Guest Author: Ramkumar Dhandapani, Ph.D.
Hello everyone! I am Dr. Ramkumar Dhandapani, your Gas Chromatography (GC) Guide, taking you from injection to detection.
With a Ph.D. in Analytical Chemistry from Seton Hall University, 14 years of hands-on experience, and the GC Technical Manager at Phenomenex, it may come as no surprise that I am exceptionally passionate about GC separation. That is why I am excited to bring this new article series to life, “Dr. Ram Speaks GC, From Injection to Detection.” This series will help build a stronger understanding of GC as we explore various concepts and applications. You can expect to find answers and discussion on the following topics:
- Understanding basic concepts in GC
- Provide systematic ways to troubleshooting problems
- Choosing the right GC column for your application
- Understanding common GC myths
- Explore proved tips and tricks
Let’s start the journey the best way possible—the basics. The main components of a GC system are shown in figure below, which include:
- Carrier Gas
- Gas traps
- GC column
Breakdown of the GC Instrument:
- Carrier Gas: The carrier gas serves as the mobile phase. It is important that the carrier gas is of high purity, very inert, and suitable for the detector. Helium, nitrogen, and hydrogen are the common carrier gas choices.
- Gas Traps: Scrubbing system that traps even ppm level of hydrocarbons, moisture, and oxygen and can extend a GC column’s lifetime.
- Autosampler: Injects samples sequentially into the GC system through the inlet.
- Inlet: Introduces sample into the GC system. Cool on column, split, splitless, and PTV (programmed temperature vaporization) are some of the inlet systems.
- GC column: This is considered the heart of GC, where the separation of analytes takes place. Shown below is a cross section of Zebron™ GC WCOT (wall coated open tubular) column, which has 3 distinct regions:
- Fused Silica
- Stationary Phase
All 3 layers are exceptionally important to develop a decent GC method. The outer polyimide coating gives flexibility to the column and extends its temperature limit. The purity of fused silica helps to attain symmetric peaks for active analytes, and the inner layer of stationary phase helps to separate analytes. In GC, separation is primarily based on boiling point (Van der Waals interaction) although other intermolecular interactions can have an influence on the selectivity.
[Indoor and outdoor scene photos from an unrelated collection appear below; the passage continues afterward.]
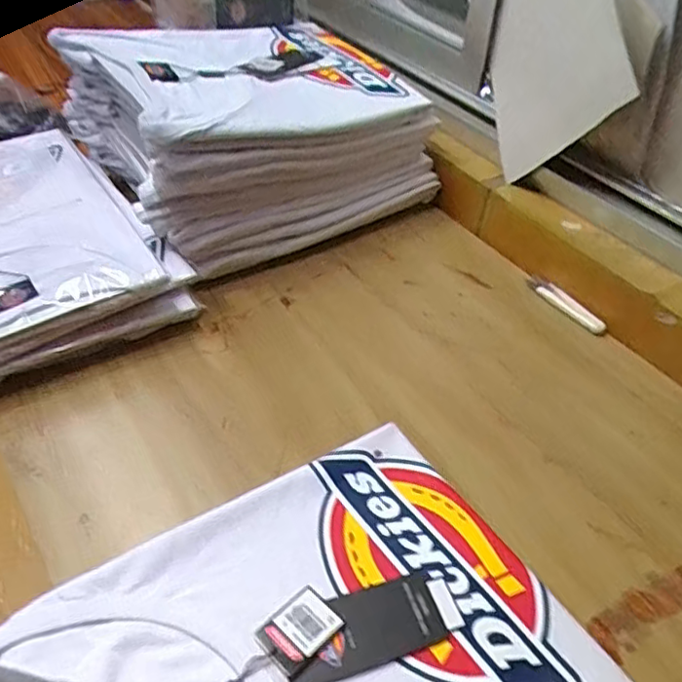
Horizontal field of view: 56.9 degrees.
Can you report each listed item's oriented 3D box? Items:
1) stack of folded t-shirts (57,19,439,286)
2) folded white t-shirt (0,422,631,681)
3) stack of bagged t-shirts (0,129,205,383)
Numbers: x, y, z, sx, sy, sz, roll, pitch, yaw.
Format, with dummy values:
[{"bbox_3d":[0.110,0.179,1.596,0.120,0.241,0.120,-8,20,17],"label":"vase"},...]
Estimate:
[{"bbox_3d":[-0.111,-0.247,0.742,0.364,0.192,0.291,-27,53,-28],"label":"stack of folded t-shirts"},{"bbox_3d":[-0.022,0.208,0.398,0.328,0.031,0.257,-24,51,-25],"label":"folded white t-shirt"},{"bbox_3d":[-0.347,-0.086,0.644,0.286,0.082,0.328,-25,51,-26],"label":"stack of bagged t-shirts"}]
- Oven: This controls the temperature and helps to manipulate the retention of analytes. The oven can be operated in isothermal mode, temperature ramp, or a combination of both isothermal and ramp called programmed temperature GC.
- Detector: Helps to detect the analytes that come out of the GC column. Flame ionization detector, thermal conductor, electron capture, and mass spec are some of the most common GC detectors.